===== Data for this task
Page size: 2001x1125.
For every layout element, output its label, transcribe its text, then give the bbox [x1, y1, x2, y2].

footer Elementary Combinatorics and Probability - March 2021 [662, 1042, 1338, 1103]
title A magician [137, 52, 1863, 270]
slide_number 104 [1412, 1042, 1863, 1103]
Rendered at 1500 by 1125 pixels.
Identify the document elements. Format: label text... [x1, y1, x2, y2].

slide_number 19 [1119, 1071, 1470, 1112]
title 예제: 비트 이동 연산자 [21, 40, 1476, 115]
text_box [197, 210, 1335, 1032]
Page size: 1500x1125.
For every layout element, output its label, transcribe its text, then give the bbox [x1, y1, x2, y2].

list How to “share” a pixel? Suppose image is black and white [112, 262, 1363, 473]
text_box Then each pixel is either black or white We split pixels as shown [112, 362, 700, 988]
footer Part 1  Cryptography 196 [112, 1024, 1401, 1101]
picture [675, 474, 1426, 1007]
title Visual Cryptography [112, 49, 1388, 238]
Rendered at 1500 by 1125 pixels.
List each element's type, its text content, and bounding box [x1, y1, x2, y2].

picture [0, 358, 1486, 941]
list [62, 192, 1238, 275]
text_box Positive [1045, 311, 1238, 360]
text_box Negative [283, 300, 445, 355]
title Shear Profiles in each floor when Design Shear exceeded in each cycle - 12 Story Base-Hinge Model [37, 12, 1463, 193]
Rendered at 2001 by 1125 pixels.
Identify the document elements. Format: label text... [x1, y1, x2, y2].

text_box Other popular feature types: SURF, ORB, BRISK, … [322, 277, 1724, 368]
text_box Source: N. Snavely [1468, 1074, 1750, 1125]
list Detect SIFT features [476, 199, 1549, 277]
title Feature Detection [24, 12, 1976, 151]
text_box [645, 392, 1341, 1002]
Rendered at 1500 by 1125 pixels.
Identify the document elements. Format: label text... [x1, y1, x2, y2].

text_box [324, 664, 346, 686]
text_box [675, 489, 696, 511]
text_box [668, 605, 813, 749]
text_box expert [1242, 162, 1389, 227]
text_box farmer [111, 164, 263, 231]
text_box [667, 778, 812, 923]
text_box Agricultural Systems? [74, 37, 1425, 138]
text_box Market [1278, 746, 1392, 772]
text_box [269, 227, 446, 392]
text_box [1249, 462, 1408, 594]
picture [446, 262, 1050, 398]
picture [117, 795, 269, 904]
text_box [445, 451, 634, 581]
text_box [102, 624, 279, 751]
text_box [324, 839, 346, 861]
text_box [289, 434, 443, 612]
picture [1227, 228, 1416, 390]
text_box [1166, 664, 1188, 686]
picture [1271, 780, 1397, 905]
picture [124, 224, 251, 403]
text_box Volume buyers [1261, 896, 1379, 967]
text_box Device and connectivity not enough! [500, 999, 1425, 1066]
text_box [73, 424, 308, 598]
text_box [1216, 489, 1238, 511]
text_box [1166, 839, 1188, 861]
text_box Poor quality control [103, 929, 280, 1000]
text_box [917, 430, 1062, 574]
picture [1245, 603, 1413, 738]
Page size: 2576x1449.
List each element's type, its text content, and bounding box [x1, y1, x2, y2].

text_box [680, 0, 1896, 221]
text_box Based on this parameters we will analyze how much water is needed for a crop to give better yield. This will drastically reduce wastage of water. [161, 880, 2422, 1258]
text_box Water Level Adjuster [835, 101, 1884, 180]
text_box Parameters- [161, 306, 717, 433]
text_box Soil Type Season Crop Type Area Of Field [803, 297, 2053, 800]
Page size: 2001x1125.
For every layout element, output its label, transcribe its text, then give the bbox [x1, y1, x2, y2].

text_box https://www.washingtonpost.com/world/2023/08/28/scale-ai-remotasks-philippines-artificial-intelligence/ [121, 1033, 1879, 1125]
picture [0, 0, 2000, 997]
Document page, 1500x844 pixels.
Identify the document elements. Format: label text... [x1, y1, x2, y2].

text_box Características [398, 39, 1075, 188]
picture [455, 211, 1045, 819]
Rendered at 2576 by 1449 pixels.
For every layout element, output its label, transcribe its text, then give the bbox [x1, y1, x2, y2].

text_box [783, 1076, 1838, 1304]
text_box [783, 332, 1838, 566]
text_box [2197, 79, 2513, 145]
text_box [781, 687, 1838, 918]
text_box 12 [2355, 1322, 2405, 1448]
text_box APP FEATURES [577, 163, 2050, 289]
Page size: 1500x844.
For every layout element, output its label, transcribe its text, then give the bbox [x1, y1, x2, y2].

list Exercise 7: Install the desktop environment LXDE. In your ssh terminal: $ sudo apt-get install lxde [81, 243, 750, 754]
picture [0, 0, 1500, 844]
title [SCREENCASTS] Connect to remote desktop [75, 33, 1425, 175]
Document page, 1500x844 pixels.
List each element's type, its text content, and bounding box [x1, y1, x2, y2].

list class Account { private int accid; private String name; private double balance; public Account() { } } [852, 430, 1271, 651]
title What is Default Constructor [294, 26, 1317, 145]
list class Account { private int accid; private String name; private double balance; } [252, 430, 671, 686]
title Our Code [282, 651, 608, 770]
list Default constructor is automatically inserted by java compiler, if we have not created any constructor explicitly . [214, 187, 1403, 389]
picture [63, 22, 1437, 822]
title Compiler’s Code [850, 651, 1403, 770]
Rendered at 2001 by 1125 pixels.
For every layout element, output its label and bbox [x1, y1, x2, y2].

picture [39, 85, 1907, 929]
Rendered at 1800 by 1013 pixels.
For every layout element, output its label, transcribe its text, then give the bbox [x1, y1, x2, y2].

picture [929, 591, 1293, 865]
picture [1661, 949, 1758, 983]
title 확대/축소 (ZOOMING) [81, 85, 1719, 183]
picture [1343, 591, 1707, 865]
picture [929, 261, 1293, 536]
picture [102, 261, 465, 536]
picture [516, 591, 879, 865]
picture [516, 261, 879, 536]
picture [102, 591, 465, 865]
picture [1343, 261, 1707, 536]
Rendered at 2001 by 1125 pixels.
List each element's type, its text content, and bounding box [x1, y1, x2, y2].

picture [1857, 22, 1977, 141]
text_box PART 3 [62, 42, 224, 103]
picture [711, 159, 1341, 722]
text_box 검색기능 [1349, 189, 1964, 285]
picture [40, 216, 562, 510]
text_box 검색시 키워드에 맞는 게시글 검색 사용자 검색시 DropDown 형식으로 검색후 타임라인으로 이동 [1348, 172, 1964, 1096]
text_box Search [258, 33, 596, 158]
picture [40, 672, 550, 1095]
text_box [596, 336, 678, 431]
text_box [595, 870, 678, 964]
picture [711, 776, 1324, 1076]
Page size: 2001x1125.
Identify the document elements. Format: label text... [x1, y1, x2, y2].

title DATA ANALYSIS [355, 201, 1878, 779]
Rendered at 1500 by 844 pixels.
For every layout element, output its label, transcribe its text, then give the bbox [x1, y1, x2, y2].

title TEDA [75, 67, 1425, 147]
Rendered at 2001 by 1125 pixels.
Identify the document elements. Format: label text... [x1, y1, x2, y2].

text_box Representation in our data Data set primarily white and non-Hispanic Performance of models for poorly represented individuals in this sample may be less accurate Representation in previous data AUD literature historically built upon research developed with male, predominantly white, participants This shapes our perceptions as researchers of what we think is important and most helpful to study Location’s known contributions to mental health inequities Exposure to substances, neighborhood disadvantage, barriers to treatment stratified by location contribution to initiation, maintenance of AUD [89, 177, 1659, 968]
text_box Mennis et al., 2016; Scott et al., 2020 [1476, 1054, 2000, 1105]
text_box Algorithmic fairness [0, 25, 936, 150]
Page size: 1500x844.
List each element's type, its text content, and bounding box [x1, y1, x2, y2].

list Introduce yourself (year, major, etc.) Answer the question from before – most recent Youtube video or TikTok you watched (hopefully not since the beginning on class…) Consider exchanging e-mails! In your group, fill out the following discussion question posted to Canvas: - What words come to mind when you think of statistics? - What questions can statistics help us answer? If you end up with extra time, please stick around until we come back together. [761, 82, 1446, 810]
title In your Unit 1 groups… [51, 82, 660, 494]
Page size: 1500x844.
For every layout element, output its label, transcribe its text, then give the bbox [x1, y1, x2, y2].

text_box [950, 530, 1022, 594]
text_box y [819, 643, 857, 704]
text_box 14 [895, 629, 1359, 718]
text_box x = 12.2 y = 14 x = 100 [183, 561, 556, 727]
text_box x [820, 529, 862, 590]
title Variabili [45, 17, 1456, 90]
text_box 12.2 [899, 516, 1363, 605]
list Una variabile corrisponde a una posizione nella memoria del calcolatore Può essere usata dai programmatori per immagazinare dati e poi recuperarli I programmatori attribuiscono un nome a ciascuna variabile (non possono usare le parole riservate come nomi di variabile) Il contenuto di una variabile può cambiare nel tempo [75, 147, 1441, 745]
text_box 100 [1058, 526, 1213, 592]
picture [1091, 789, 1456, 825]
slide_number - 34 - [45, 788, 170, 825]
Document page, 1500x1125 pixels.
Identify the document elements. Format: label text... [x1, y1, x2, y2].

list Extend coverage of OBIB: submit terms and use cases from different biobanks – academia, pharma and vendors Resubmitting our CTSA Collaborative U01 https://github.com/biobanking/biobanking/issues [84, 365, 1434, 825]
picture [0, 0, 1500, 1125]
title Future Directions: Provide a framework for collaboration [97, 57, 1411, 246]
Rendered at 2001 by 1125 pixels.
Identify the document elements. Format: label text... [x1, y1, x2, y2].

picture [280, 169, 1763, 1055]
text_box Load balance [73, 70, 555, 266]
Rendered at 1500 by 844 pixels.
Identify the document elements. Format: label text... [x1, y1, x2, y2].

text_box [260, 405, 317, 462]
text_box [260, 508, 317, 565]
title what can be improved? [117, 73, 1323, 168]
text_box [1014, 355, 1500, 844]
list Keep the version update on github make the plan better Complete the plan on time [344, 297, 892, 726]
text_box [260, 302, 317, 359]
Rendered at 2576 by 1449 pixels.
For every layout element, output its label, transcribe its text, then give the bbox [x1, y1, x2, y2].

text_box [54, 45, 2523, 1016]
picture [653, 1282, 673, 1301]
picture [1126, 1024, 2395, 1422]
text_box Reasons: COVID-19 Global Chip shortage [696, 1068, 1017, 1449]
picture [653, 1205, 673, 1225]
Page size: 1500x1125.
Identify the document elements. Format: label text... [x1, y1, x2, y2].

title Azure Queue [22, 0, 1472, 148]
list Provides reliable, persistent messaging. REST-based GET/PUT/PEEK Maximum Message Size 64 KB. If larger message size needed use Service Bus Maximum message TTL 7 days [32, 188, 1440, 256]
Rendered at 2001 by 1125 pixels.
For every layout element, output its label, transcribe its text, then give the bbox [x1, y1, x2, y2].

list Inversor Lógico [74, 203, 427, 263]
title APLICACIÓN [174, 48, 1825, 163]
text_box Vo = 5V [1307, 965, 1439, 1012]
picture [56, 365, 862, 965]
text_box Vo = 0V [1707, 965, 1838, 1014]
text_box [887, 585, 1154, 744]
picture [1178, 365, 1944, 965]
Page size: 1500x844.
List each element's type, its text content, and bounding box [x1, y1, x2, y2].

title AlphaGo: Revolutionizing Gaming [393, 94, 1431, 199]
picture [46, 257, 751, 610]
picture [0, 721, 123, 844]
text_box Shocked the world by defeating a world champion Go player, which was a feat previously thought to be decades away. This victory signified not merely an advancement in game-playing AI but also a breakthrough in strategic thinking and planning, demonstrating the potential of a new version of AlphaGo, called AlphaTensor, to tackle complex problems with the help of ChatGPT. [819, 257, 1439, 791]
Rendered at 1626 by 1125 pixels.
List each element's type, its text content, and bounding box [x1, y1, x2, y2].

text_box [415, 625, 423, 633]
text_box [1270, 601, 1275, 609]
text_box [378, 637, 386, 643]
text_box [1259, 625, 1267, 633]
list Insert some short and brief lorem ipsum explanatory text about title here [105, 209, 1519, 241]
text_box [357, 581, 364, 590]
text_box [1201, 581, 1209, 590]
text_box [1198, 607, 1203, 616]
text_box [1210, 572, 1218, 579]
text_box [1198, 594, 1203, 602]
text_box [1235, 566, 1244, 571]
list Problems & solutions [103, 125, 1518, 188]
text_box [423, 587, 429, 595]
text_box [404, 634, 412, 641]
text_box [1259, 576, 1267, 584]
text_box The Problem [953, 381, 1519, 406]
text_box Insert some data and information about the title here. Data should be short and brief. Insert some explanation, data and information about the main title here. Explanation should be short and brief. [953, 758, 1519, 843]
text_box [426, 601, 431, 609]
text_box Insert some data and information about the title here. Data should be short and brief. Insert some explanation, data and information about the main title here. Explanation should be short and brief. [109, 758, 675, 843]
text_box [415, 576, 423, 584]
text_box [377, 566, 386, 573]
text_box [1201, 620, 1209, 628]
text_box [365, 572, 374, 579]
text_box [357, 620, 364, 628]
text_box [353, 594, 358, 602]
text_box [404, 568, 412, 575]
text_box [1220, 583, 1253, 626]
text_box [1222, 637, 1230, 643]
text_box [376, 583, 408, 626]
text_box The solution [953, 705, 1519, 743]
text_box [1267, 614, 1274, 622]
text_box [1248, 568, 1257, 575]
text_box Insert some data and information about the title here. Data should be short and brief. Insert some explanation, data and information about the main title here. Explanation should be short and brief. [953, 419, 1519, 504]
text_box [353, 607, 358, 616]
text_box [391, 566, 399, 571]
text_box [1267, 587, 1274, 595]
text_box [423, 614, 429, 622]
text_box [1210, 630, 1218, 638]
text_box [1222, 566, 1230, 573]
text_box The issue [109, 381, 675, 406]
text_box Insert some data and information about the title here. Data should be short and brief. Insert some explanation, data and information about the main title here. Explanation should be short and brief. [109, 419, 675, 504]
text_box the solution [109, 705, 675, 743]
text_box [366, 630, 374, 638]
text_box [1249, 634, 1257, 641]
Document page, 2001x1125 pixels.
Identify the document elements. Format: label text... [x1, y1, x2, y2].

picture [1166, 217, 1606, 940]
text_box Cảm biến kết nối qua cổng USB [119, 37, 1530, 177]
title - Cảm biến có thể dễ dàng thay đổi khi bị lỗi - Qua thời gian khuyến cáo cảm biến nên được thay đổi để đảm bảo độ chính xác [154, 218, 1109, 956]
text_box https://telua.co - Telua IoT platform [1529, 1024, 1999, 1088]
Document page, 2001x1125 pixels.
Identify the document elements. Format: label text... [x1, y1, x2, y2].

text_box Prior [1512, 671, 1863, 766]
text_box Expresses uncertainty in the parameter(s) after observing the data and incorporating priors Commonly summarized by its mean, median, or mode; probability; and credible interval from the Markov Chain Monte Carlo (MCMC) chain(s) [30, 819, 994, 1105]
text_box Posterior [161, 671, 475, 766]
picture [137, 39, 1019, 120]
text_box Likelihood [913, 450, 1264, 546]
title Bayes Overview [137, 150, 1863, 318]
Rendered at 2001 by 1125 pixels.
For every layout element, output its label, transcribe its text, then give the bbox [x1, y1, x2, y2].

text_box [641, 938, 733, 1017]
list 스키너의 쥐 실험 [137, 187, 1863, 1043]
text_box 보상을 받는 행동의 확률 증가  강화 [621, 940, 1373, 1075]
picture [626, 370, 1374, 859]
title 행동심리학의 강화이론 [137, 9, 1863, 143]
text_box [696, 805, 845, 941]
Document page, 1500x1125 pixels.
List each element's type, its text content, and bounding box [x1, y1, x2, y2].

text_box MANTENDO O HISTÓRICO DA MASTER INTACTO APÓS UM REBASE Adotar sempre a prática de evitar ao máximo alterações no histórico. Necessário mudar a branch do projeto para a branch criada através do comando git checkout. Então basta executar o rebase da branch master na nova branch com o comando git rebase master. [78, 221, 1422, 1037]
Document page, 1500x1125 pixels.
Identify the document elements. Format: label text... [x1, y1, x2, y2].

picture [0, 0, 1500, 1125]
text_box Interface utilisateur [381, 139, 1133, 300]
==========
## Exercise description
Please give back, exactly as it stands above, the stretch from the line with "text_box [783, 1076, 1838, 1304]" through the line with "Rendered at 1800 by 1013 pixels.", and no line outside it.

## Solution
text_box [783, 1076, 1838, 1304]
text_box [783, 332, 1838, 566]
text_box [2197, 79, 2513, 145]
text_box [781, 687, 1838, 918]
text_box 12 [2355, 1322, 2405, 1448]
text_box APP FEATURES [577, 163, 2050, 289]
Page size: 1500x844.
For every layout element, output its label, transcribe its text, then give the bbox [x1, y1, x2, y2].

list Exercise 7: Install the desktop environment LXDE. In your ssh terminal: $ sudo apt-get install lxde [81, 243, 750, 754]
picture [0, 0, 1500, 844]
title [SCREENCASTS] Connect to remote desktop [75, 33, 1425, 175]
Document page, 1500x844 pixels.
List each element's type, its text content, and bounding box [x1, y1, x2, y2].

list class Account { private int accid; private String name; private double balance; public Account() { } } [852, 430, 1271, 651]
title What is Default Constructor [294, 26, 1317, 145]
list class Account { private int accid; private String name; private double balance; } [252, 430, 671, 686]
title Our Code [282, 651, 608, 770]
list Default constructor is automatically inserted by java compiler, if we have not created any constructor explicitly . [214, 187, 1403, 389]
picture [63, 22, 1437, 822]
title Compiler’s Code [850, 651, 1403, 770]
Rendered at 2001 by 1125 pixels.
For every layout element, output its label and bbox [x1, y1, x2, y2].

picture [39, 85, 1907, 929]
Rendered at 1800 by 1013 pixels.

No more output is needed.